Last year I walked my son to his kindergarten class on the first day of school. Our fingers curled tightly together as we both felt anxious. As we approached the door, I could feel his hand squeeze my own and pull back, his eyes growing wide. Leaning down, I whispered into his ear, “It’s going to be okay, this is your new classroom. You are safe here.” He gave a strained smile, wrapping his full body around my arm, refusing to walk into the room.
My youngest son does not do well with change. Coupled with his shyness (he did not get that from me), going to a new school, new classroom, new teacher, and new friends… new everything, was overwhelming for him, all culminating in this moment of complete refusal to enter the room.
Fortunately, I could be there by his side, dragging his feet through the threshold and into the classroom. Gently pushing him towards his desk, then wiping his tears away as I was able to stay for a few minutes to make sure he was going to be okay. As the minutes ticked by, I noticed his shoulders starting to relax as he began to color the sheet at his desk. His teacher was beaming at him as she watched him write his name, giving him a million compliments.
Just as I was able to sneak from the room, she assured me one last time that my baby was going to be okay. That his anxiety was normal, the tears familiar, and my resistance to leave common. She made this Mama feel good.
This year was different.
But this year, I didn’t get that. Nor did any of the other parents as they were forced to stay in their cars at drop off on the first day of school. No matter what year your child is this year, that was really hard! Not to mention, the fact we might not have gotten to meet their teacher, definitely didn’t get to see the classroom, and are now completely cut off from our child’s education by not being able to volunteer. While we understand the reasons, it doesn’t make it any easier.

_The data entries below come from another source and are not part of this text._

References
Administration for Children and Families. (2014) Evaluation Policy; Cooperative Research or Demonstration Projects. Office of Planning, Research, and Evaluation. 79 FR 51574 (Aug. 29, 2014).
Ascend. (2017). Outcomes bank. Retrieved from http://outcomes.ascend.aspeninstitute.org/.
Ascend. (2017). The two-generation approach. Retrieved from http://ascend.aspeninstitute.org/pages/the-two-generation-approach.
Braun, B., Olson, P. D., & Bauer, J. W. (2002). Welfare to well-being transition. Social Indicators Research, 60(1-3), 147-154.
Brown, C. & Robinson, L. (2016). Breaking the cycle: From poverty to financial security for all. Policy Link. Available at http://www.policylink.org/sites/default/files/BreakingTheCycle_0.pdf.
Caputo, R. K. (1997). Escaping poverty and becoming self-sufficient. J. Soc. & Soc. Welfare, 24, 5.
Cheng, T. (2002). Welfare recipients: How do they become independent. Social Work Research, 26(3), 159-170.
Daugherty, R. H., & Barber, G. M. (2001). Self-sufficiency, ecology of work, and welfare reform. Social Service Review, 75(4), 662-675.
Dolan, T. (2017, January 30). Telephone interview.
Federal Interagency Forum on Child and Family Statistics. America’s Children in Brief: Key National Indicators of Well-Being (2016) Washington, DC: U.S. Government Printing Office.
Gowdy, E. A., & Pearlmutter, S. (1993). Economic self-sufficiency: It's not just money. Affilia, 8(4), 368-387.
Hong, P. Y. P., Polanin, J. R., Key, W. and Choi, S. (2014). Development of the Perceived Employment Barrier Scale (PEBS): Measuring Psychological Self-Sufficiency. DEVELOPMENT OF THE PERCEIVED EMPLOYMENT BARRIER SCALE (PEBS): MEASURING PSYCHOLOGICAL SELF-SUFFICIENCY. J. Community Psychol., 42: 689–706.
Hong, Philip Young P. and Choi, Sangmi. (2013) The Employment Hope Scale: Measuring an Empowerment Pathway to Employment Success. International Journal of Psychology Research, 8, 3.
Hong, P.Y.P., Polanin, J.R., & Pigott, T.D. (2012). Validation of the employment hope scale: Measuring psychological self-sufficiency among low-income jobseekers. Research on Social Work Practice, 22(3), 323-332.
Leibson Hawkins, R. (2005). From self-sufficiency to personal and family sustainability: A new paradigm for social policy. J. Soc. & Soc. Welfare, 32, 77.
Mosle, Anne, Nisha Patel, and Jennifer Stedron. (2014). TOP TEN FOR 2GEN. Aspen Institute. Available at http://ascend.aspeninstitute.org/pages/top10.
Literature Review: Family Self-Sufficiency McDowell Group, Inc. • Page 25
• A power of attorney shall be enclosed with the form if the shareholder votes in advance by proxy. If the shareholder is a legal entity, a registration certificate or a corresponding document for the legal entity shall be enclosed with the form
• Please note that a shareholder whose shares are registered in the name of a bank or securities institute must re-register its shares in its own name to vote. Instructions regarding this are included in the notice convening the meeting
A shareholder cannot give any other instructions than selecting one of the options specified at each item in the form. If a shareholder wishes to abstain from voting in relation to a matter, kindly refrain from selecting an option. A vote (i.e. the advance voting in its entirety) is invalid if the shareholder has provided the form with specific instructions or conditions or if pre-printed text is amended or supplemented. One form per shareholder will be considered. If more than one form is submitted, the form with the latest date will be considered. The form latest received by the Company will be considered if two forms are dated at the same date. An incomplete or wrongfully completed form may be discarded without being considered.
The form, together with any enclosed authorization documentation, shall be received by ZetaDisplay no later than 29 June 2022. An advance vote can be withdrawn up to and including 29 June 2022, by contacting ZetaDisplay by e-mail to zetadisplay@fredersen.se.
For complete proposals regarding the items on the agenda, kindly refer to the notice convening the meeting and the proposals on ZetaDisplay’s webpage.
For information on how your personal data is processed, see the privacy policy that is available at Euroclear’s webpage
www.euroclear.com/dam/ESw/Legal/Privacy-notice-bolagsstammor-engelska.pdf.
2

So, as a parent, I know you starved for information on how the school year is going …
Know that on that first day of school, underneath my own anxiety over the first day back to work; I made sure to be that parent to all the students as they entered our doors with lost looks and forming tears. Rest assured, we all did.
Each teacher stood in their doorways or the hallways, assuring our babies made it to their classrooms. Those that needed that hand for guidance to their new classrooms received it. Those that cried because they were scared or anxious were met with warm, comforting smiles and gentle voices of reassurance that everything was going to be okay.
As the days have passed, our babies have become confident students walking through the school doors and settling into their classrooms without any tears or anxiety. I watch my own son, “all by himself” as he requests now, walking into his classroom. He is talking to his friends, smiling at his teacher, and dancing along to GoNoodle videos.
There is such normalcy to the school day that one can forget we are still in the midst of a Pandemic. Well, aside from the mask covering their faces as they walk through the hallways. Teachers have found a way to keep teaching despite all the changes we were required to make due to social distancing. Children have found a way to keep learning, and most likely, a new obsession with hand sanitizer (at least my son has).
Through all the changes, we have all found a way to keep pressing on.
So, for the parents who have to wave good-bye through the car window and pray their babies are taken care of, I assure you they are. Our teachers are diligent with safety procedures, committed to teaching the way we know is best, and emphatic to what your children are going through during this time.
While we might not be able to send as many pictures as we want, or communicate every detail of the day, know that we are giving your children the very best of us because we understand what is lost during this time.